Il existe d'autres manières de catégoriser les devoirs, en questionnant par exemple :

  • la quantité de devoirs : fréquence, longueur
  • le degré de difficultés : facile, alternance facile/difficile, difficile
  • le but : pratique de certaines compétences, préparation pour l'apprentissage de nouvelles notions en classe, extension des compétences (transfert dans de nouvelles situations), intégration des compétences (utilisation de plusieurs compétences pour la réalisation d'une production)
  • les procédures à employer pour la réalisation des devoirs : écriture, (re)lecture, mémorisation
  • le degré de différenciation apportée : adapté aux élèves individuellement sans aide, adapté à un groupe d'élèves étayé (ex : fiches "coup de pouce"), adapté pour être accompagné par un accompagnant
  • le choix pour les élèves : obligatoire, obligatoire avec des tâches optionnelles, facultatif
  • l'échéance : court terme, moyen terme, long terme
  • le contexte social requis : à faire de manière autonome, nécessité du soutien de la famille ou d'autres élèves, à faire en groupe

(d'après : Bianca Tremblay, Isabelle Julien, Louise Côté et Sylvianne Sergerie, "Pour soutenir une réflexion sur les devoirs à l'école primaire", Avis du Comité supérieur de l'éducation, Commission scolaire de la Baie Saint-James, 2014).

 

Voici une infographie réalisée pour le groupe académique "Travail personnel de l'élève" de l'académie de Grenoble, qui synthétise les différentes catégorisations des devoirs à la maison.

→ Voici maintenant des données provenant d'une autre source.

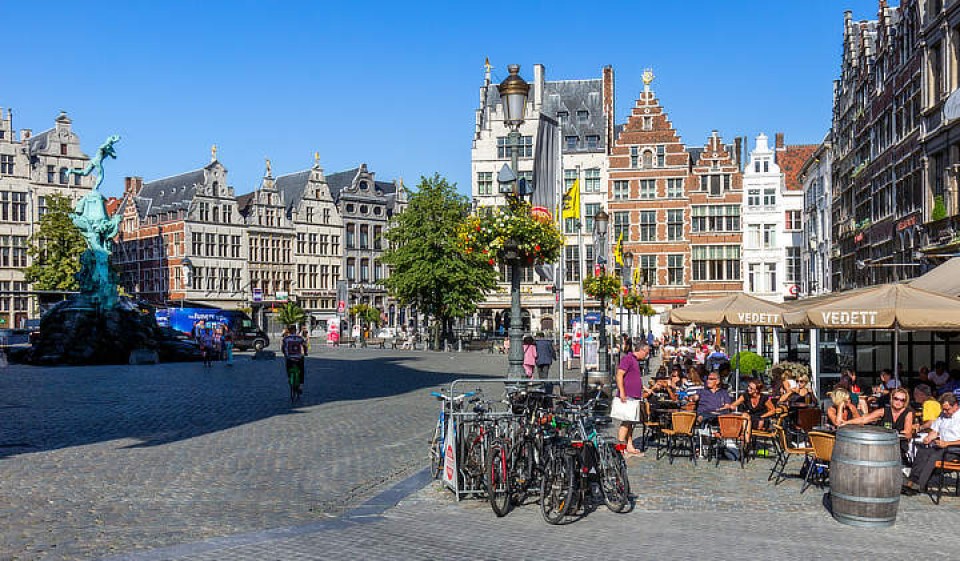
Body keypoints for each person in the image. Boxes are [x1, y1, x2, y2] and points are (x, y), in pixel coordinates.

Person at [901, 393, 960, 495]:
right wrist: (929, 437)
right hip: (941, 446)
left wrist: (947, 443)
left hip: (955, 449)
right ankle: (911, 482)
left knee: (934, 455)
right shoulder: (943, 415)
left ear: (955, 406)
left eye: (948, 409)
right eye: (943, 409)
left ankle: (919, 485)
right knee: (923, 451)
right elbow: (935, 431)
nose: (945, 412)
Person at [841, 387, 914, 463]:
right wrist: (846, 422)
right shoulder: (883, 411)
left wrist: (893, 436)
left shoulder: (908, 413)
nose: (898, 402)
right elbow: (864, 419)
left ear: (905, 402)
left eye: (902, 400)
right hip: (881, 446)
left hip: (899, 448)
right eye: (896, 398)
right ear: (892, 399)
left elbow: (907, 433)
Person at [615, 340, 651, 457]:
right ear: (642, 350)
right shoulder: (628, 359)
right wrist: (622, 392)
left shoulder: (635, 361)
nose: (647, 355)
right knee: (626, 421)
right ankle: (620, 446)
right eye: (647, 353)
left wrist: (644, 388)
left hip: (634, 396)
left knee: (630, 422)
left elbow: (634, 378)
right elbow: (620, 374)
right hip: (627, 395)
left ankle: (629, 445)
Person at [282, 324, 308, 392]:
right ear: (295, 330)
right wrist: (305, 352)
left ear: (288, 331)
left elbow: (283, 348)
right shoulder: (300, 338)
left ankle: (289, 377)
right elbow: (304, 346)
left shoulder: (285, 339)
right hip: (299, 358)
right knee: (301, 370)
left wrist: (285, 354)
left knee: (288, 367)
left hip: (289, 358)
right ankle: (301, 385)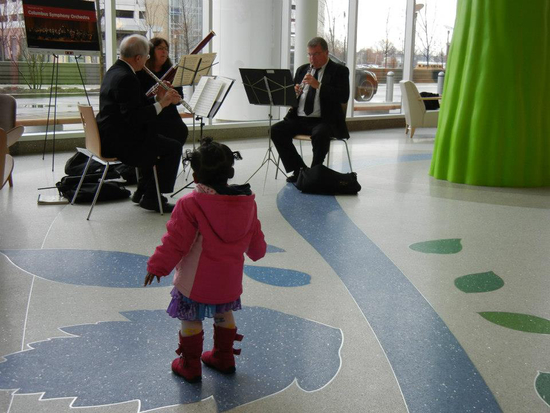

Cette grille de lecture a pour objectif d'aider les enseignants à se construire leur propre grille de questionnements autour de l'utilité et de l'efficacité des devoirs qu'ils donnent aux élèves hors de la classe.

 

 

Souvent pensés comme deux temps séparés, autonomes l'un de l'autre, le "dans la classe" et le "hors la classe" se co-construisent l'un l'autre. Les devoirs à la maison ne reposent pas seulement sur la motivation des élèves et l'encadrement de leurs familles (ce qui creuse fortement les inégalités, dans la mesure où les codes scolaires ne sont pas maîtrisés de manière égale d'une famille à l'autre).

 

Ce premier billet avait pour objectif de synthétiser et mettre à disposition quelques-uns de nombreux travaux sur la question du travail personnel de l'élève, et sur la nécessité de penser et construire ensemble le travail personnel dans et hors la classe. Ainsi, les travaux sur le travail personnel (dans et hors la classe) impulsent des questionnements sur les pratiques enseignants :

  • Comment repenser la trace écrite pour favoriser la mémorisation active et l'autonomie des élèves, sans proposer une forme qui creuse les inégalités ?
  • Comment inscrire dans la durée les apprentissages des essentiels de la géographie (en terme de démarche réflexive, de vocabulaire et de savoir-faire) ?
  • Comment favoriser le travail personnel hors la classe, en agissant sur l'explicitation des attendus et des procédures ?

Les prochains billets de la série sur le travail personnel de l'élève hors la classe proposeront quelques pistes de réflexion et des outils dans la perspective de favoriser les apprentissages en géographie.